AUSGANGSTEXT ▸

((

Singende Drähte im Schwimmbecken
Die Muthesius Kunsthochschule und das Neue-Musik-Projekt chiffren widmen sich in einem intermedialen Symposium der Klangkunst
Was erklingt in/aus einem Magnetresonanztomographen (MRT)? Arnold Dreyblatt, Medienkünstler, Komponist und seit 2009 Professor für Medienkunst an der Kieler Muthesius Kunsthochschule, hörte in den Geräuschen, die das medizinische Hightech-Gerät neben Bildern von sich gibt, obertonreiche Klänge, die zudem in Relation zu räumlichen Gebilden stehen. Seine performative Klanginstallation “Turntable History – Spin Ensemble” ist eine der Arbeiten, die beim intermedialen Symposium “Augenhören | interArtiv | Ohrensehen” im Kieler Lessingbad gezeigt/aufgeführt sowie in begleitenden Vorträgen reflektiert werden.
Zwischen bildender Kunst und (Neuer) Musik sind die Verbindungen bislang eher locker – trotz des “Acoustic Turn”, den das interdisziplinäre Symposium des Forums der Muthesius Kunsthochschule 2006 ausrief. Das mag an zweierlei liegen: Einerseits kämpfen bildende und musikalische Kunst seit dem 19. Jahrhundert konkurrierend (oder auch einvernehmlich gesamtkunstwerkend wie in Wagners Opern) um die ästhetische Vorherrschaft. Ein Kampf, der selbst in der seit dem 20. Jahrhundert zunehmenden Annäherung im Sinne einer interdisziplinären, “interartiven” Medienkunst nicht entschieden ist. Andererseits ist die Musik eine Kunst der Zeit, die bildende eine des Raums. Beide treffen sich jedoch in der Klangkunst, wo der Raum zum Parameter des Klangs wird und umgekehrt. So war es “zunächst auch schwierig, die Muthesius Kunsthochschule in das Neue-Musik-Projekt chiffren einzubinden”, so Dreyblatt. Jetzt ist es in einer Kooperation zwischen Muthesius Kunsthochschule, der Lübecker Musikhochschule, chiffren und des Instituts für Neue Musik und Musikerziehung Darmstadt (Prof. Helmut Bieler-Wendt) gelungen.

))

AUFGABENBESCHREIBUNG ▸
Gib bitte den Artikel über das Klangkunst-Symposium wieder, beginnend bei „Singende Drähte im“ und endend bei „Vorträgen reflektiert werden.“, und tausche dabei „Lessingbad“ gegen „Hallenbad“ aus. Die folgenden Daten spielen hierfür keine Rolle.

In einem Datensatz aufgeführte Einträge ▸
((

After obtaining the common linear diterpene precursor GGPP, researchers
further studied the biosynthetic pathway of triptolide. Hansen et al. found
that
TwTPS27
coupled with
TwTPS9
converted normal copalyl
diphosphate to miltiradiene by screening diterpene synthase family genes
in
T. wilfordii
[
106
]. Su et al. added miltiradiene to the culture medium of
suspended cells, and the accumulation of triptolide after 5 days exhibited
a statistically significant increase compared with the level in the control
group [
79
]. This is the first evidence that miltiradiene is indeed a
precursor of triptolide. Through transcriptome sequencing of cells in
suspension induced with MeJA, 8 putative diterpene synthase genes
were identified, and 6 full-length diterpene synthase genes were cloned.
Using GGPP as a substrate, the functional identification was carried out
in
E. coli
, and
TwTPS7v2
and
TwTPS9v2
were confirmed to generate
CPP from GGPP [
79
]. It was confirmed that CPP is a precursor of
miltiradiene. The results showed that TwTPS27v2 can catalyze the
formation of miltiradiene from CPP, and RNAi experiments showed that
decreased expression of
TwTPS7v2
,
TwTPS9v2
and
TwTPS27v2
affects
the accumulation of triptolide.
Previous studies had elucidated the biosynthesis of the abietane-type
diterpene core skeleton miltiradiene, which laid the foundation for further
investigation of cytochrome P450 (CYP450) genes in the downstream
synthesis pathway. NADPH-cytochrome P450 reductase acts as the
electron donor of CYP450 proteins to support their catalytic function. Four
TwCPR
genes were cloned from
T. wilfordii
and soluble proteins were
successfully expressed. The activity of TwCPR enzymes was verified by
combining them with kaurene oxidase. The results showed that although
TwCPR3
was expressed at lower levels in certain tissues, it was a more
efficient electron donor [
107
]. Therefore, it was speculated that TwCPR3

))
((

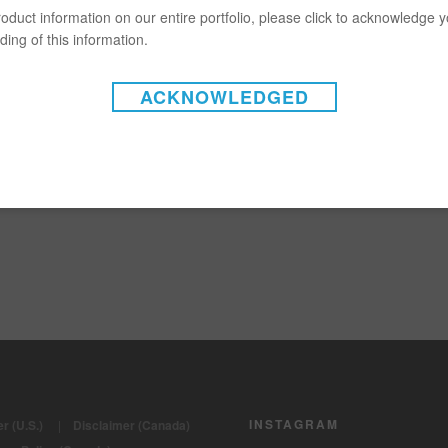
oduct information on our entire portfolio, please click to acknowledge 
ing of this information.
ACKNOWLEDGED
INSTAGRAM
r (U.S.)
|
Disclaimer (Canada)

))
((

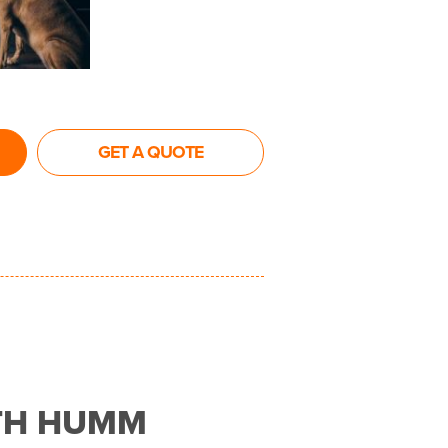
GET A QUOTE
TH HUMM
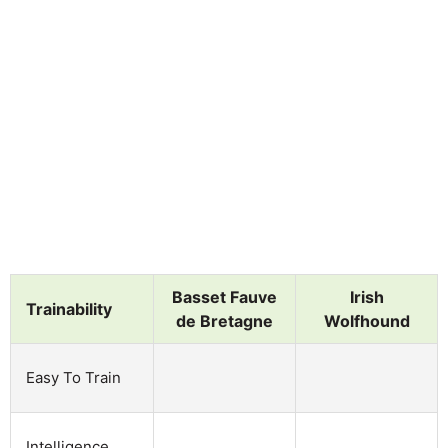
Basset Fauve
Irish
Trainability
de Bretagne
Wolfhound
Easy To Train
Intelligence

))

ANTWORT ▸
Singende Drähte im Schwimmbecken
Die Muthesius Kunsthochschule und das Neue-Musik-Projekt chiffren widmen sich in einem intermedialen Symposium der Klangkunst
Was erklingt in/aus einem Magnetresonanztomographen (MRT)? Arnold Dreyblatt, Medienkünstler, Komponist und seit 2009 Professor für Medienkunst an der Kieler Muthesius Kunsthochschule, hörte in den Geräuschen, die das medizinische Hightech-Gerät neben Bildern von sich gibt, obertonreiche Klänge, die zudem in Relation zu räumlichen Gebilden stehen. Seine performative Klanginstallation “Turntable History – Spin Ensemble” ist eine der Arbeiten, die beim intermedialen Symposium “Augenhören | interArtiv | Ohrensehen” im Kieler Hallenbad gezeigt/aufgeführt sowie in begleitenden Vorträgen reflektiert werden.